Passage shown:

[Start of section]

As with filters, bridge the transform into the executor and expose a fluent method:

use crate::plan::{BuildPlan, ExecutionStep, IntoExecutionStep, TransformStep};

impl IntoExecutionStep for TrimPrefix {
    fn into_execution_step(self) -> Box<dyn ExecutionStep> {
        Box::new(TransformStep(self))
    }
}

pub(crate) trait TrimPrefixTransform: BuildPlan {
    fn trim_prefix(self, bases: usize) -> Self {
        self.step(TrimPrefix::new(bases))
    }
}

impl<T> TrimPrefixTransform for T where T: BuildPlan {}

If the transform should be user-configurable, add a CLI field:

#[arg(long, default_value_t = 0, help_heading = "Preprocessing")]
pub trim_prefix: usize,

And compose it into the same plan chain:

use crate::quality::{QualityTrimTransform, TrimPrefixTransform};

let plan = Plan::new()
    .max_ns(cli.max_ns)
    .trim_adapters(AdapterCatalog::illumina_truseq())
    .trim_prefix(cli.trim_prefix) // here's the new transform
    .quality_trim(cli.trim_min_q)
    .min_length(cli.min_length)
    .min_mean_q(cli.min_mean_q)
    .min_entropy(cli.min_entropy)
    .orphan_policy(OrphanPolicy::DropPair)
    .compile();

The transform reports whether it was actually applied. When applied is true, the executor records the transform code (trim_prefix) in run statistics without the pipeline needing transform-specific accounting.

In both cases, the following steps are all that's needed to do new things in nuclease:

  1. Make a new struct to handle the transform or filter.

[End of section]

Point tracking data
[Start of section]

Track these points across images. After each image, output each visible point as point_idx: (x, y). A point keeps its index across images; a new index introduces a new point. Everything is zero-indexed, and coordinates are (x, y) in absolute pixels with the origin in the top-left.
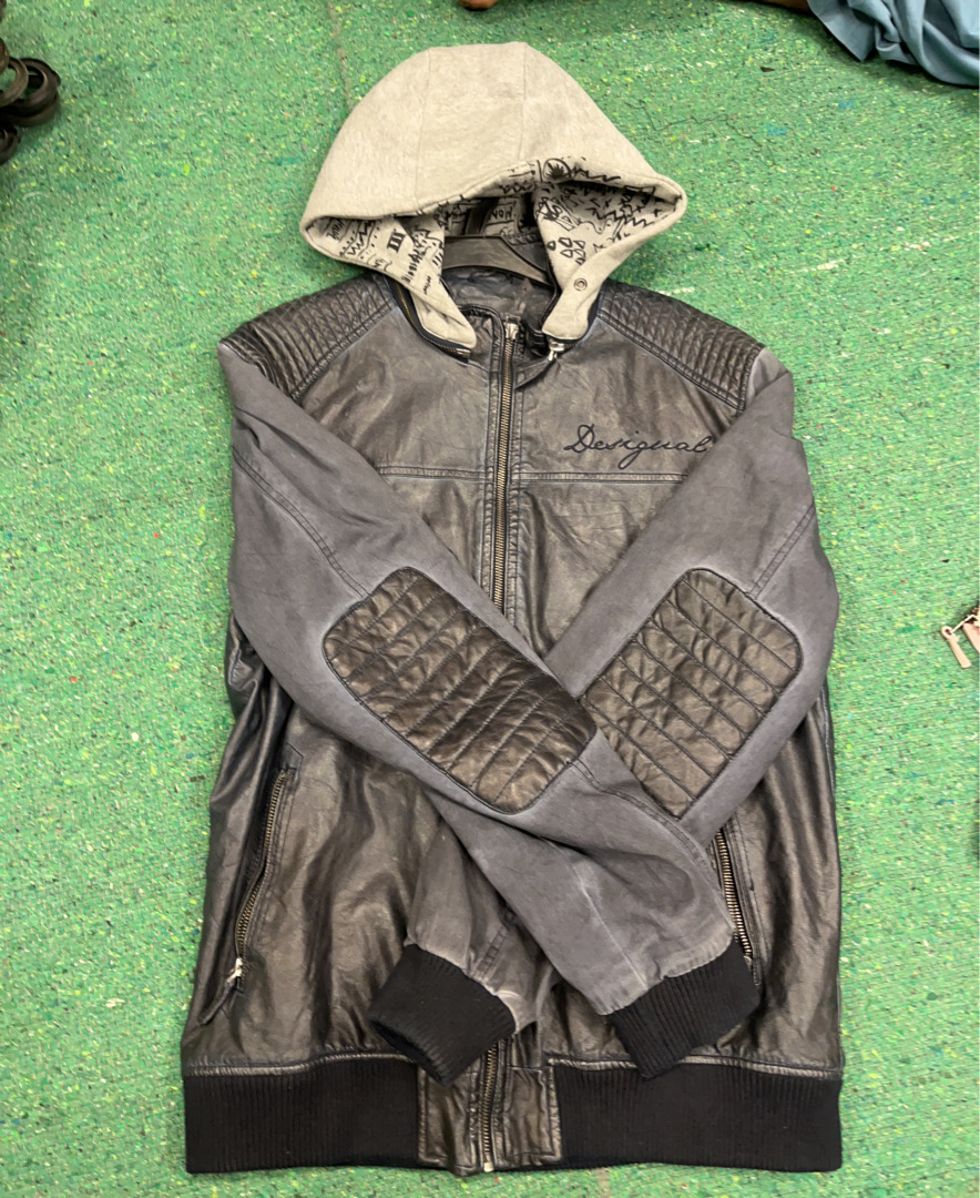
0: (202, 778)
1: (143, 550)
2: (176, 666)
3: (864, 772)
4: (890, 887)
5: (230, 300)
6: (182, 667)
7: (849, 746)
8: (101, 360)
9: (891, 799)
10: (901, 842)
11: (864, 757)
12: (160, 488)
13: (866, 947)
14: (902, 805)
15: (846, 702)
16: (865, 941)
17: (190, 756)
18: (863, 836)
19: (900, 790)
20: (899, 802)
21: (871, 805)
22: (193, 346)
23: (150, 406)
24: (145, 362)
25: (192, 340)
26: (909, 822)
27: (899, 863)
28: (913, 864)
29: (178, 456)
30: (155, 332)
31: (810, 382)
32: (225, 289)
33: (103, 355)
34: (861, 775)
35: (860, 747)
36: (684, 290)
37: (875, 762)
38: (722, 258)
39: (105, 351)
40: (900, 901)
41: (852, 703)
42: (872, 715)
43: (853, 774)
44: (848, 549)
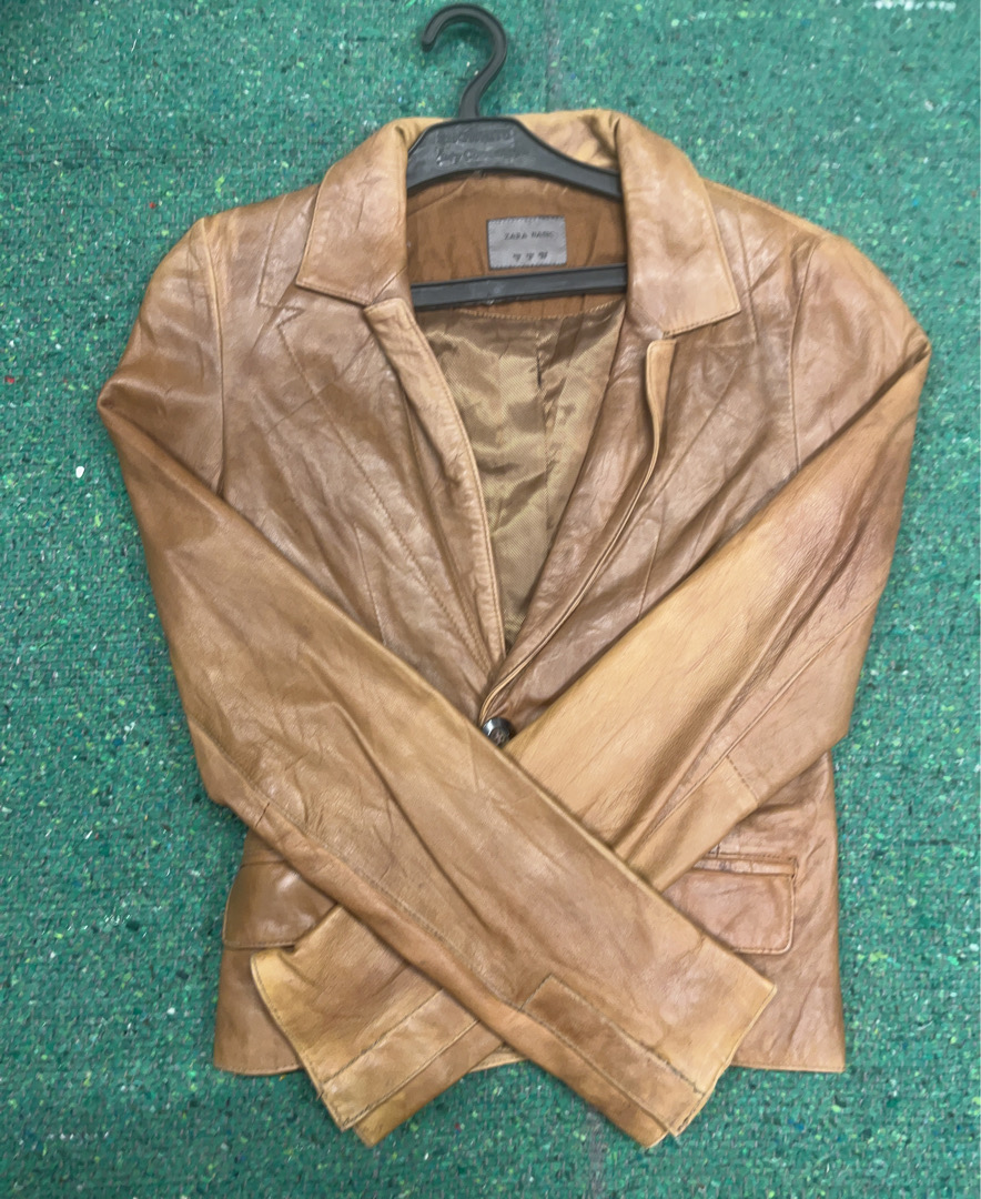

[End of section]

Can you quote the passage on adding a trim_prefix transform between "As with filters, bridge" and "Box::new(TransformStep(self))", inclusive?

Solution to this problem:
As with filters, bridge the transform into the executor and expose a fluent method:

use crate::plan::{BuildPlan, ExecutionStep, IntoExecutionStep, TransformStep};

impl IntoExecutionStep for TrimPrefix {
    fn into_execution_step(self) -> Box<dyn ExecutionStep> {
        Box::new(TransformStep(self))